Many of my classmates also did their part to show me how they felt about me being there. They found ways to constantly remind me that I was different, that I was an “other,” that I was not a part of them.
As awful as those interactions with my teacher and my classmates were, the worst time for me each day was when it was time to line up to go to the bathroom. (And yes, we did all line up to go to the bathroom. No individual bathroom trips for us). My white classmates would all run so that they could get in line before me so that their precious bottoms would not touch the seat after mine had done so.
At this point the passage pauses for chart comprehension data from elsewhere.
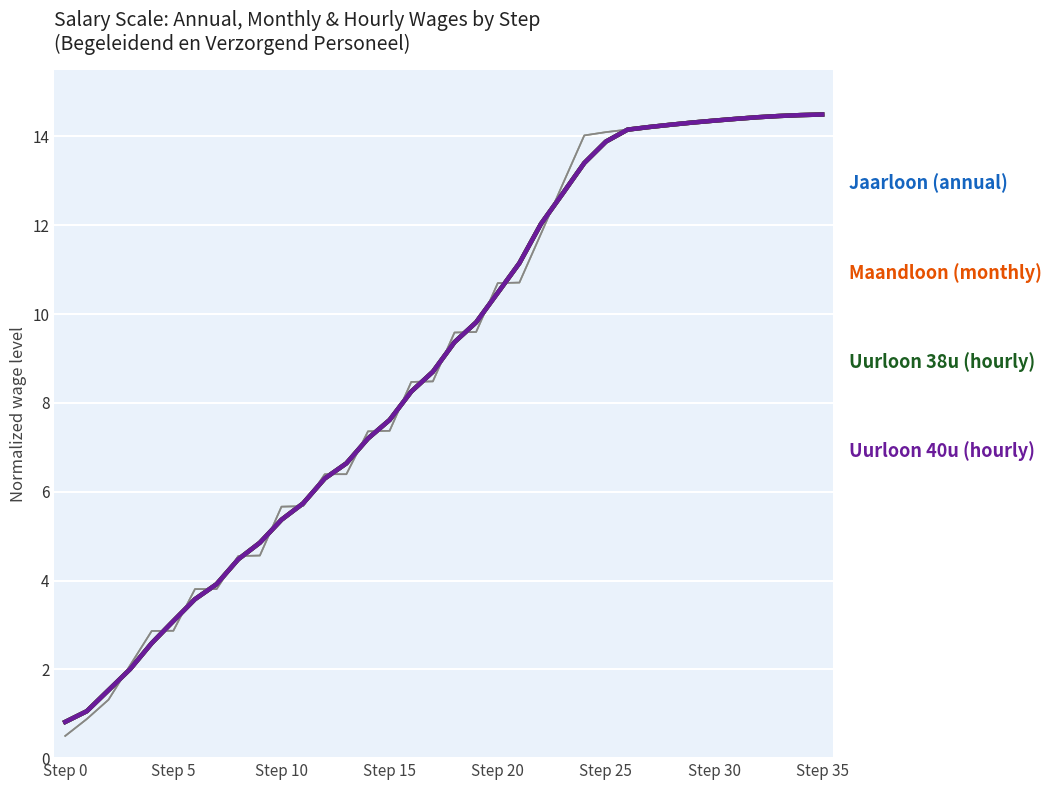

Reading left to right, what are all the values shown in this chart?

Jaarloon: 0.8	1.1	1.5	2.0	2.6	3.1	3.6	3.9	4.5	4.9	5.4	5.7	6.3	6.6	7.2	7.6	8.3	8.7	9.4	9.8	10.5	11.1	12.0	12.7	13.4	13.9	14.2	14.2	14.3	14.3	14.4	14.4	14.4	14.5	14.5	14.5
Maandloon: 0.8	1.1	1.5	2.0	2.6	3.1	3.6	3.9	4.5	4.9	5.4	5.7	6.3	6.6	7.2	7.6	8.3	8.7	9.4	9.8	10.5	11.1	12.0	12.7	13.4	13.9	14.2	14.2	14.3	14.3	14.4	14.4	14.4	14.5	14.5	14.5
Uurloon 38u: 0.8	1.1	1.5	2.0	2.6	3.1	3.6	3.9	4.5	4.9	5.4	5.7	6.3	6.6	7.2	7.6	8.3	8.7	9.4	9.8	10.5	11.1	12.0	12.7	13.4	13.9	14.2	14.2	14.3	14.3	14.4	14.4	14.4	14.5	14.5	14.5
Uurloon 40u: 0.8	1.1	1.5	2.0	2.6	3.1	3.6	3.9	4.5	4.9	5.4	5.7	6.3	6.6	7.2	7.6	8.3	8.7	9.4	9.8	10.5	11.1	12.0	12.7	13.4	13.9	14.2	14.2	14.3	14.3	14.4	14.4	14.4	14.5	14.5	14.5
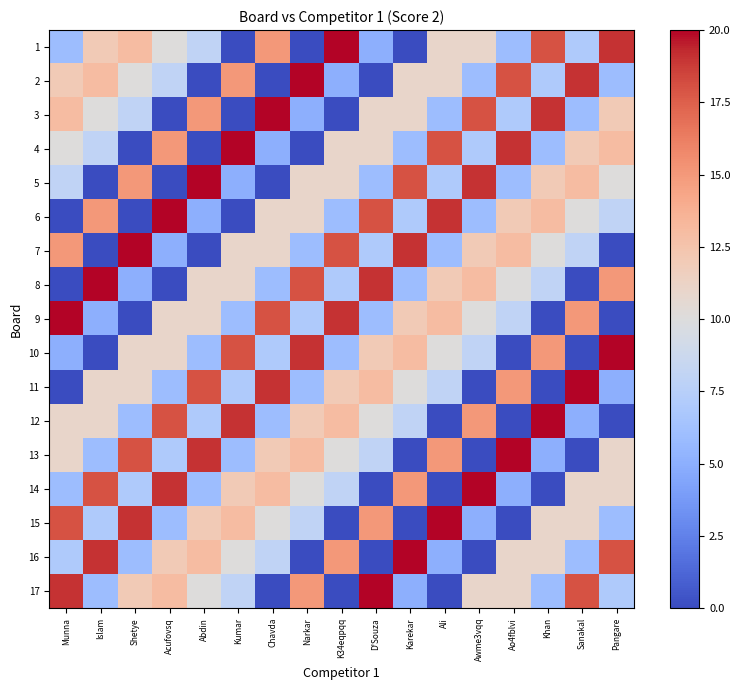

At which category does the chart reach its minimum across all series?

Kumar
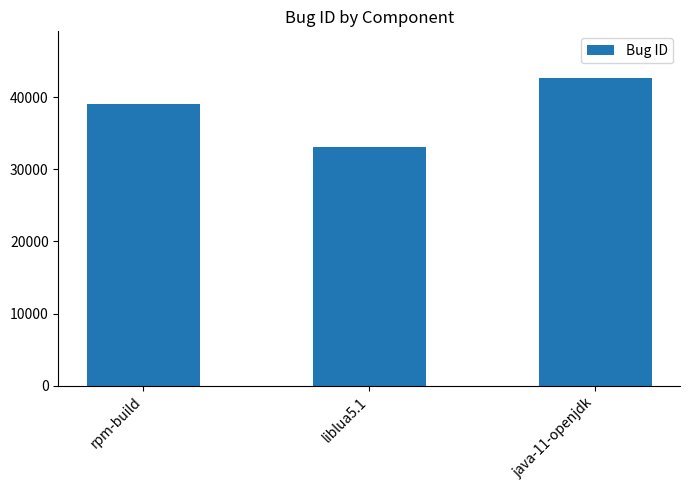

How many values are between 33095 and 42700?

3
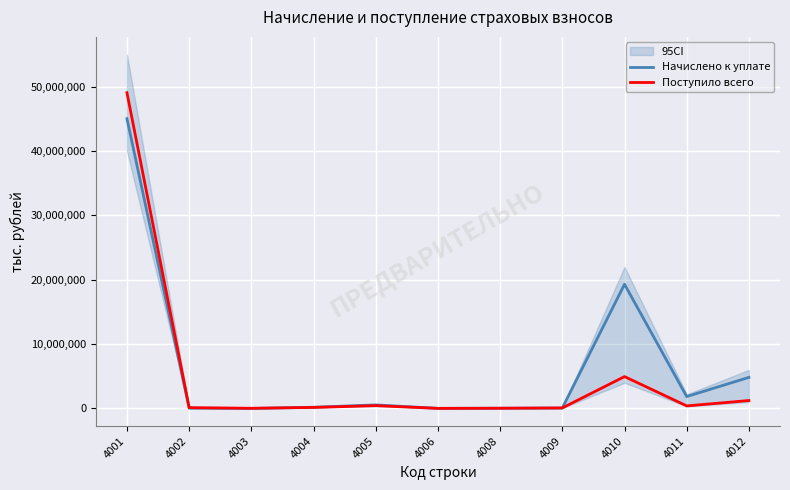

Reading right to left, list all the values displayed in this chart.

Начислено к уплате: 4012=4830878	4011=1850197	4010=19304591	4009=68747	4008=34418	4006=19735	4005=553639	4004=190674	4003=3225	4002=50661	4001=45040159
Поступило всего: 4012=1231250	4011=399913	4010=4953344	4009=80609	4008=39425	4006=15421	4005=438210	4004=162175	4003=30526	4002=128248	4001=49074939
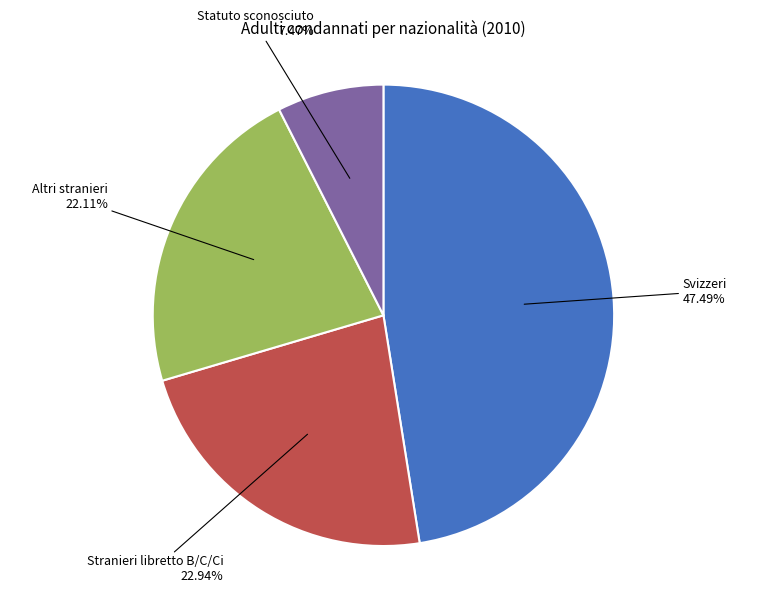

Is there any slice that represents more than half of the pie?

No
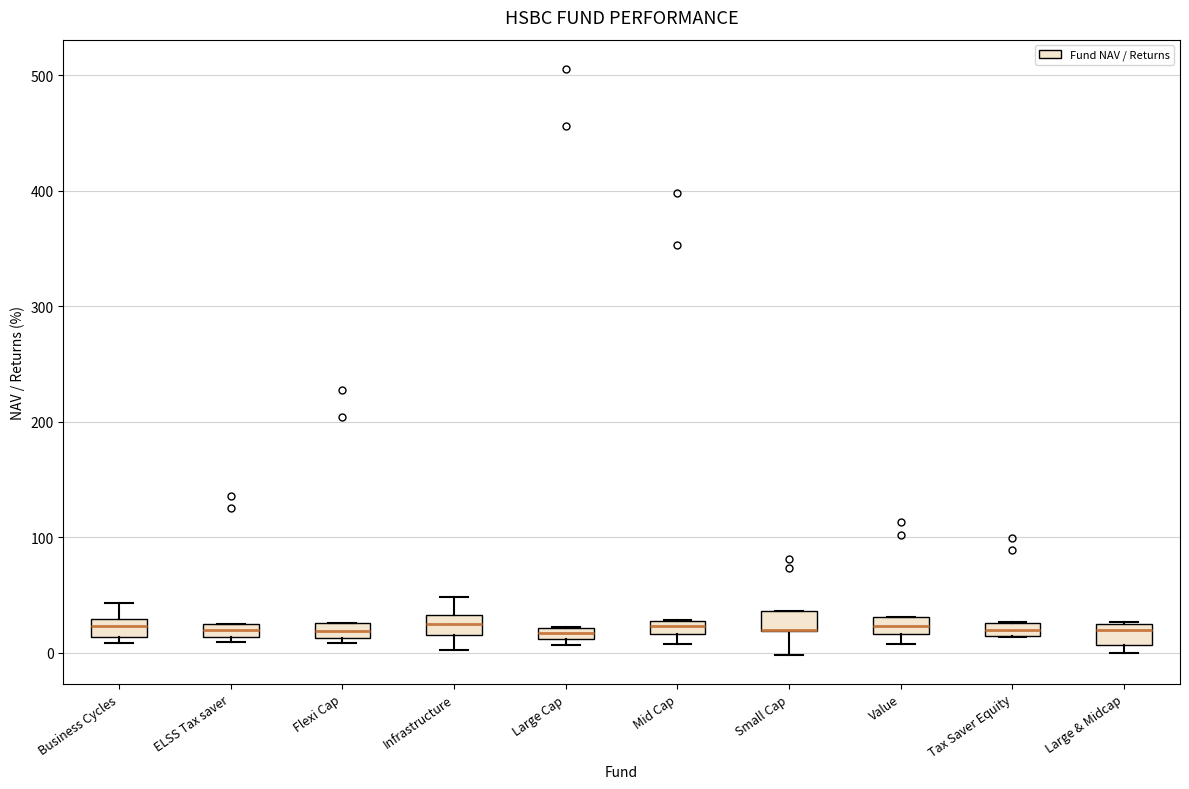

Where is the lower edge of the box for Large Cap on the y-axis? The values are not printed on the chart, so give them approximately, as read against the axis.

10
As if that collective action did not do enough to make me fully understand my status as an “other” or an “undesirable,” I was given the treat of hearing whispered (and not so whispered) conversations about how “colored people” or, depending on the cruelty of the whisperers, “n*****s” used the bathroom.
However, nothing that my classmates had said or done in the past (with respect to using the bathroom) prepared me for their ultimate insult. Since I was always the last one to use the bathroom, many of them would still be either inside the other stalls or washing their hands. I guess at some point they grew weary of wondering how “colored people” or “n*****s” used the bathroom and decided to see for themselves. Imagine the indignity I felt when, as I was sitting on the commode, I would look up and see several of my classmates looking over the walls of the stall so that they could see for themselves how I used the bathroom. That experience occurred more times than I care to remember and using the bathroom became so traumatic that I would often make myself not use the bathroom.
There were many times during that year when I wanted to go home to my mother and tell her what my classmates were doing. However, I knew how much she wanted me to have the benefit of the more up-to-date textbooks and newer equipment at the “white” school and I did not want to worry her. Also, I knew I had as much right to be at that school as they did and my fighting spirit would not let them run me away.
But no matter how strong my fighting spirit was, there were days when my fighting spirit needed some support. That support came in the form of a few of the little white girls who decided to sit with me at lunch, to play with me at recess time, to shield me from the white boys who took such delighting in disarranging my hair styles, and to stop the bathroom tyranny and voyeurism.
None of us had ever heard the word “ally” except in the context of studying about wars. However, those little girls did not need to use the word ally in order to practice allyship. In fact, they did not use a lot of words at all. Instead, they used their little bodies to perform acts of kindness, friendship, and support, acts for which they received no public recognition or acclaim. Perhaps we as adults can learn from their example.